## Instructions to follow
Collect all lines containing the word "left" from the data.

## Records for this exercise
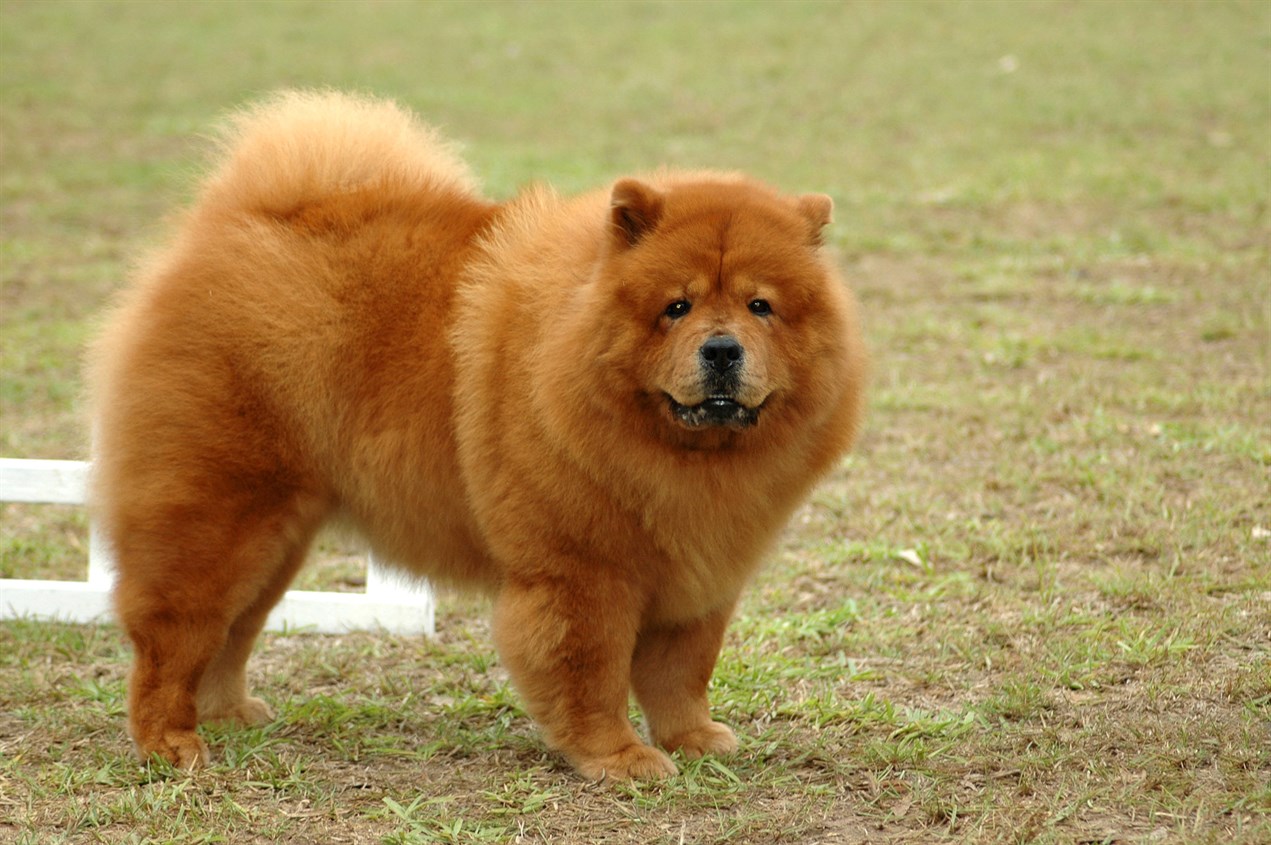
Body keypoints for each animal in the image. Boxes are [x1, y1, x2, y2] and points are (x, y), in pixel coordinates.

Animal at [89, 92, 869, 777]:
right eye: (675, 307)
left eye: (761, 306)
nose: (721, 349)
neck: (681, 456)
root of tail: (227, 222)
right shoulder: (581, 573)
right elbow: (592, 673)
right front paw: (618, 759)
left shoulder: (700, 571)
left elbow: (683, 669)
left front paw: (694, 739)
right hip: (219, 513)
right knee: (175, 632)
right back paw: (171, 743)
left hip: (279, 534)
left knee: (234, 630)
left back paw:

## Your solution
left eye: (761, 306)
left shoulder: (700, 571)
left elbow: (683, 669)
left front paw: (694, 739)
left hip: (279, 534)
left knee: (234, 630)
left back paw:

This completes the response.